--- Given passage Enclosed Below ---

Q3. Why does every flag read take a default value, and what should the default be? What's really being tested: resilience thinking — the flag system can fail. A. The default is what the SDK returns when it has nothing — flag service unreachable on a cold start, flag doesn't exist. It's your contract during an outage. The default must be the safe / old behavior, so that a failure of the flag system degrades to the known-good path rather than silently force-enabling an unfinished feature. The full resilience order is last-known-good cache → bootstrapped local file → hardcoded default; the default is the floor everything falls back to, so build the floor out of the survivable value.

Q4. What is flag debt and why is it dangerous, not just untidy? What's really being tested: do you treat flags as a liability with real failure modes. A. Flag debt is accumulated stale flags — release toggles that hit 100% but were never removed. It's dangerous for three reasons: combinatorial test surface (n boolean flags imply 2ⁿ behavioral combinations; nobody tests them all), dead code paths that rot behind long-on flags and are one bad flip from running in production, and cognitive load on everyone reading the code. The cure is lifecycle discipline: release toggles carry an owner and an expiresAt, CI escalates overdue flags, an inventory reconciles platform flags against code references, and cleanup deletes the flag and the dead code it guarded.

Q4b. When does a release toggle's life actually end, and why is timing it badly so common? What's really being tested: lifecycle discipline as a practiced habit, not a slogan. A. It ends the moment the feature is at 100% and stable — that's when you delete the flag and the old code path. It's commonly mistimed because at 100% the feature "works," the team has moved on to the next thing, and removing a flag has no visible payoff, so it slides. The fix is to make cleanup part of the feature, not optional homework: add the flag with an expiry date and an owner when you create it, and let CI escalate (ticket → warning → failing build) when it goes overdue. The cleanest moment is the day it hits 100%; defer it and it tends to live forever.

Technique¶

Q5. Walk me through evaluating a flag. Local vs remote evaluation — which and why? What's really being tested: understanding of the data plane and the latency/availability coupling. A. Server-side SDKs do local (in-process) evaluation: the SDK downloads the entire ruleset once and evaluates rules against the request's context in memory — microseconds, no per-request network call, and user attributes never leave the process. The ruleset is refreshed off the hot path via streaming (sub-second propagation, best for kill-switches) or polling (every N seconds, simpler, but a flip takes up to one interval to land). Remote evaluation sends context to a server per call — used by lightweight/edge/browser SDKs where you can't ship the ruleset client-side — but it costs a round trip and exposes context. The rule: evaluation must be local on the hot path. If your p99 latency moves when the flag vendor has a bad day, you've put evaluation on the wrong side of the network.

Q6. How do you test code that has flags? You can't test 2ⁿ combinations. What's really being tested: pragmatic test strategy under combinatorial explosion. A. The contract is that any flag can be on or off and the system must work in every combination you actually ship. You can't test the cartesian product, so: test both paths of each flag in isolation (on-test and off-test per flag), test the realistic combinations that will coexist in production rather than all 2ⁿ, and make flags injectable so tests pin values explicitly via a fake/in-memory provider instead of reading prod config. Crucially, don't stop testing the old path once the new one works — until the flag is deleted, both paths are production code.

--- End of Enclosed Given passage ---

**Aim of the task:**
Proceed with the feature-flag interview notes, picking up right after their final sentence. The listing is separate material with no connection to the feature-flag interview notes.

--- Given information Enclosed Below ---

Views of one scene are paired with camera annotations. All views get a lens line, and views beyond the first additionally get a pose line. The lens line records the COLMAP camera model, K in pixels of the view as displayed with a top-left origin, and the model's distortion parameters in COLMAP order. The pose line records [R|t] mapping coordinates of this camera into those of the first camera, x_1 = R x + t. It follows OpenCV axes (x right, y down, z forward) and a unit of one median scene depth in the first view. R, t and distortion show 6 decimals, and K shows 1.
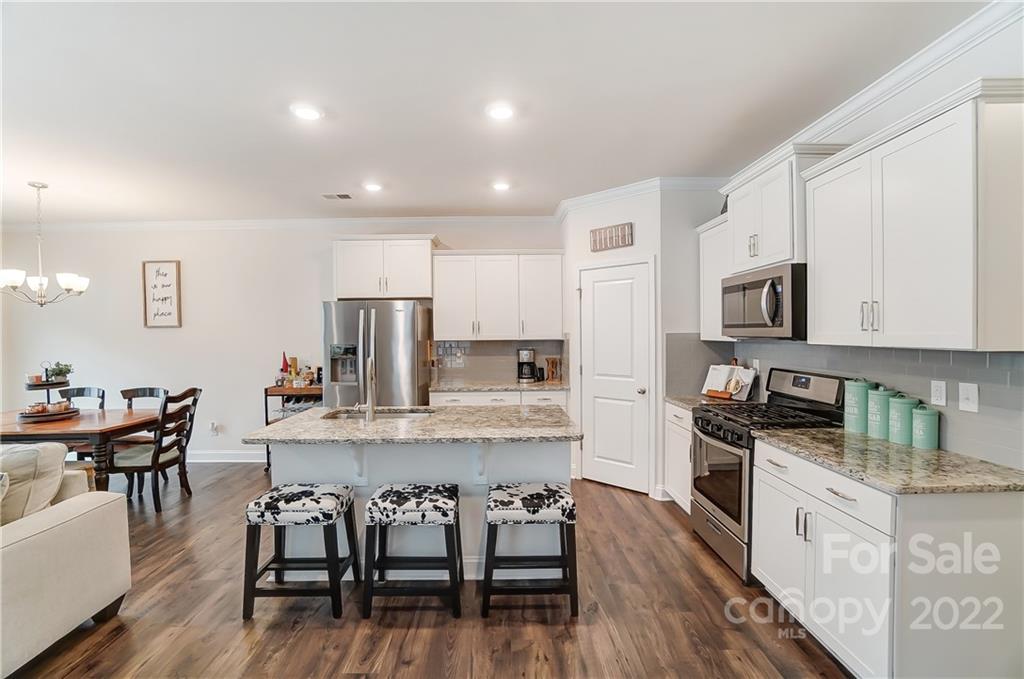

--- End of Enclosed Given information ---

**Exercise response:**
Q7. How do flags relate to rollback? What's really being tested: the senior insight that flags are your fastest revert — with a caveat. A. For anything gated behind a flag, the flag kill-switch is your fastest rollback — seconds, no build, no deploy — versus a traffic shift (minutes) or a binary redeploy (tens of minutes). Speed bounds the damage, so seniors deliberately ship risky changes behind flags they can kill. The caveat: a flag is only a rollback while the old code path still exists and works. The moment you delete the legacy path, the flag is no longer a revert — both positions run new code. So a kill-switch's off-path must stay alive and tested for the flag's whole life.

Q8. What does it mean to design a flag that's "safe to flip"? What's really being tested: that flag safety is design work, not config, especially across a fleet. A. Both values must be safe simultaneously, including during the consistency window when a flip hasn't reached the whole fleet. Concretely: if a flag changes a data-write format, the reader must accept both formats before the writer flag can move (the expand/contract pattern). No flag should trigger irreversible state on flip — if flipping deletes data or runs a one-way migration, you can't flip back, so decouple the destructive action. The default must be the survivable value, and a kill-switch's off-path must be kept warm and tested so it doesn't bit-rot.

Progressive Delivery¶

Q9. Explain canary, percentage rollout, and ring deployment. How do they differ? What's really being tested: precision about the mechanisms, especially traffic vs users. A. A canary routes a small percentage of traffic to a new deployment of the service — infrastructure-level, flag-independent. A percentage rollout keeps one deployment but turns a flag on for a growing percentage of users — finer-grained and needs no second deployment. A ring/cohort deployment releases to named audiences in sequence — internal → beta opt-in → GA — each ring a gate to catch problems before the next larger group. They compose: a flag controls behavior; a canary controls which binary serves traffic. The bucketing for a percentage rollout hashes a stable user key, so the same user stays in the same bucket and the percentage is meaningful.

Q10. What do Argo Rollouts and Flagger add over a manual percentage rollout? What's really being tested: automated, metric-driven progressive delivery. A. They turn the rollout from a button a human presses into a process the system runs: they advance the traffic weight step by step only if guardrail metrics stay healthy (success rate, latency, custom SLIs) and automatically roll back when a metric breaches its threshold. So a canary that trips an error-budget-burn guardrail at 2am self-aborts before users are widely affected, with no human watching a graph. The critical design point is choosing guardrails that actually see the change — a global success-rate can green-light a feature-specific bug, so you add a metric scoped to the new behavior.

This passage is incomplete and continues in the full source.